Segment Start: Given entries

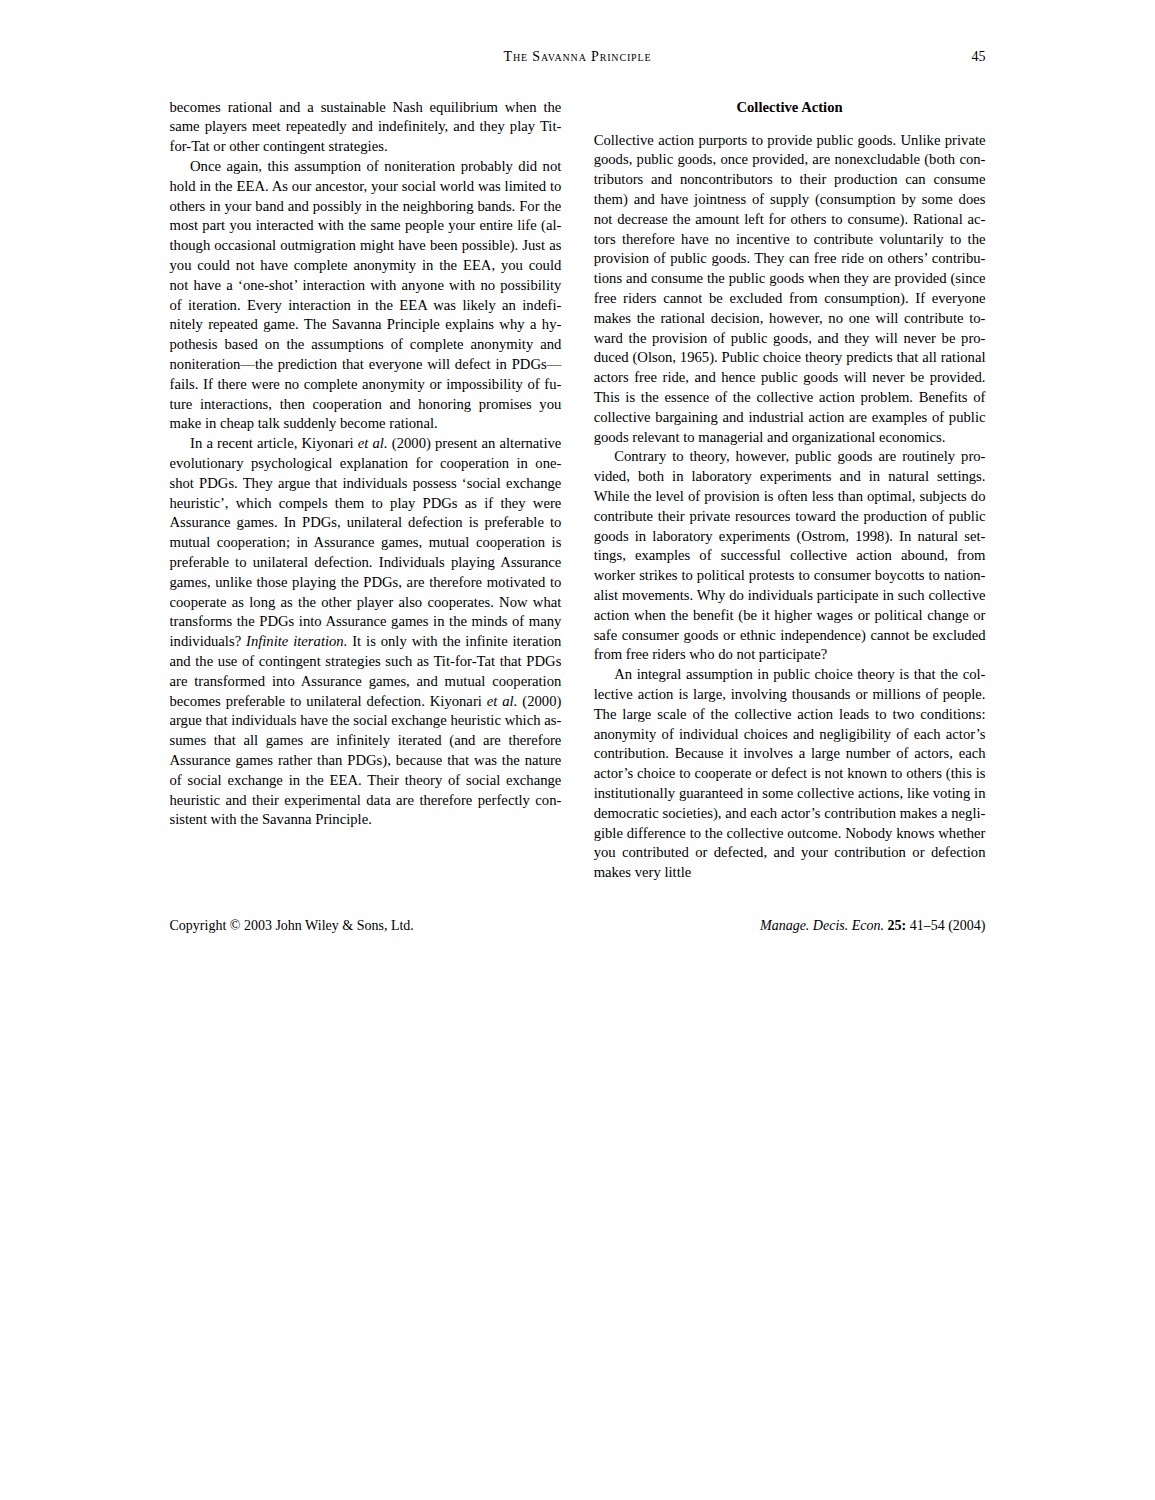The Savanna Principle 45
becomes rational and a sustainable Nash equilibrium when the same players meet repeatedly and indefinitely, and they play Tit-for-Tat or other contingent strategies.
Once again, this assumption of noniteration probably did not hold in the EEA. As our ancestor, your social world was limited to others in your band and possibly in the neighboring bands. For the most part you interacted with the same people your entire life (although occasional outmigration might have been possible). Just as you could not have complete anonymity in the EEA, you could not have a ‘one-shot’ interaction with anyone with no possibility of iteration. Every interaction in the EEA was likely an indefinitely repeated game. The Savanna Principle explains why a hypothesis based on the assumptions of complete anonymity and noniteration—the prediction that everyone will defect in PDGs—fails. If there were no complete anonymity or impossibility of future interactions, then cooperation and honoring promises you make in cheap talk suddenly become rational.
In a recent article, Kiyonari et al. (2000) present an alternative evolutionary psychological explanation for cooperation in one-shot PDGs. They argue that individuals possess ‘social exchange heuristic’, which compels them to play PDGs as if they were Assurance games. In PDGs, unilateral defection is preferable to mutual cooperation; in Assurance games, mutual cooperation is preferable to unilateral defection. Individuals playing Assurance games, unlike those playing the PDGs, are therefore motivated to cooperate as long as the other player also cooperates. Now what transforms the PDGs into Assurance games in the minds of many individuals? Infinite iteration. It is only with the infinite iteration and the use of contingent strategies such as Tit-for-Tat that PDGs are transformed into Assurance games, and mutual cooperation becomes preferable to unilateral defection. Kiyonari et al. (2000) argue that individuals have the social exchange heuristic which assumes that all games are infinitely iterated (and are therefore Assurance games rather than PDGs), because that was the nature of social exchange in the EEA. Their theory of social exchange heuristic and their experimental data are therefore perfectly consistent with the Savanna Principle.
Collective Action
Collective action purports to provide public goods. Unlike private goods, public goods, once provided, are nonexcludable (both contributors and noncontributors to their production can consume them) and have jointness of supply (consumption by some does not decrease the amount left for others to consume). Rational actors therefore have no incentive to contribute voluntarily to the provision of public goods. They can free ride on others’ contributions and consume the public goods when they are provided (since free riders cannot be excluded from consumption). If everyone makes the rational decision, however, no one will contribute toward the provision of public goods, and they will never be produced (Olson, 1965). Public choice theory predicts that all rational actors free ride, and hence public goods will never be provided. This is the essence of the collective action problem. Benefits of collective bargaining and industrial action are examples of public goods relevant to managerial and organizational economics.
Contrary to theory, however, public goods are routinely provided, both in laboratory experiments and in natural settings. While the level of provision is often less than optimal, subjects do contribute their private resources toward the production of public goods in laboratory experiments (Ostrom, 1998). In natural settings, examples of successful collective action abound, from worker strikes to political protests to consumer boycotts to nationalist movements. Why do individuals participate in such collective action when the benefit (be it higher wages or political change or safe consumer goods or ethnic independence) cannot be excluded from free riders who do not participate?
An integral assumption in public choice theory is that the collective action is large, involving thousands or millions of people. The large scale of the collective action leads to two conditions: anonymity of individual choices and negligibility of each actor’s contribution. Because it involves a large number of actors, each actor’s choice to cooperate or defect is not known to others (this is institutionally guaranteed in some collective actions, like voting in democratic societies), and each actor’s contribution makes a negligible difference to the collective outcome. Nobody knows whether you contributed or defected, and your contribution or defection makes very little
Copyright © 2003 John Wiley & Sons, Ltd. Manage. Decis. Econ. 25: 41–54 (2004)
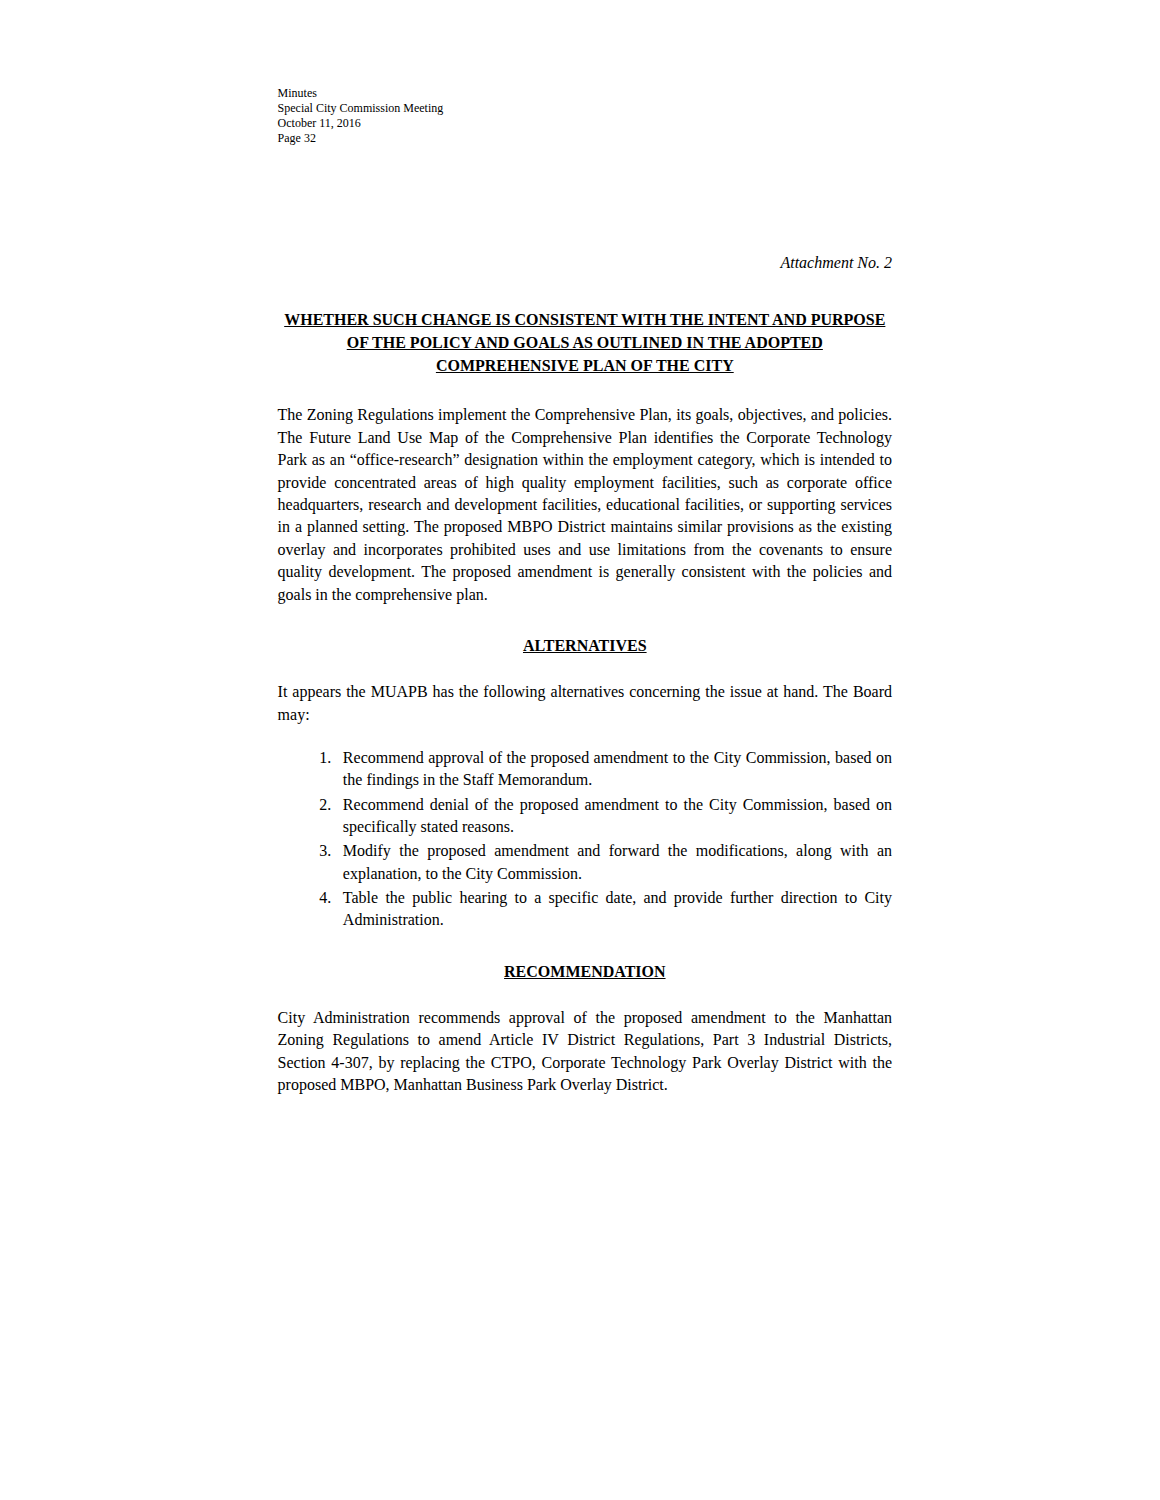Minutes
Special City Commission Meeting
October 11, 2016
Page 32
Attachment No. 2
Whether such change is consistent with the intent and purpose of the policy and goals as outlined in the adopted comprehensive plan of the city
The Zoning Regulations implement the Comprehensive Plan, its goals, objectives, and policies. The Future Land Use Map of the Comprehensive Plan identifies the Corporate Technology Park as an “office-research” designation within the employment category, which is intended to provide concentrated areas of high quality employment facilities, such as corporate office headquarters, research and development facilities, educational facilities, or supporting services in a planned setting. The proposed MBPO District maintains similar provisions as the existing overlay and incorporates prohibited uses and use limitations from the covenants to ensure quality development. The proposed amendment is generally consistent with the policies and goals in the comprehensive plan.
Alternatives
It appears the MUAPB has the following alternatives concerning the issue at hand. The Board may:
Recommend approval of the proposed amendment to the City Commission, based on the findings in the Staff Memorandum.
Recommend denial of the proposed amendment to the City Commission, based on specifically stated reasons.
Modify the proposed amendment and forward the modifications, along with an explanation, to the City Commission.
Table the public hearing to a specific date, and provide further direction to City Administration.
Recommendation
City Administration recommends approval of the proposed amendment to the Manhattan Zoning Regulations to amend Article IV District Regulations, Part 3 Industrial Districts, Section 4-307, by replacing the CTPO, Corporate Technology Park Overlay District with the proposed MBPO, Manhattan Business Park Overlay District.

Segment End: Given entries

In the records, which lines use the word "Administration"? Report them.

Table the public hearing to a specific date, and provide further direction to City Administration.
City Administration recommends approval of the proposed amendment to the Manhattan Zoning Regulations to amend Article IV District Regulations, Part 3 Industrial Districts, Section 4-307, by replacing the CTPO, Corporate Technology Park Overlay District with the proposed MBPO, Manhattan Business Park Overlay District.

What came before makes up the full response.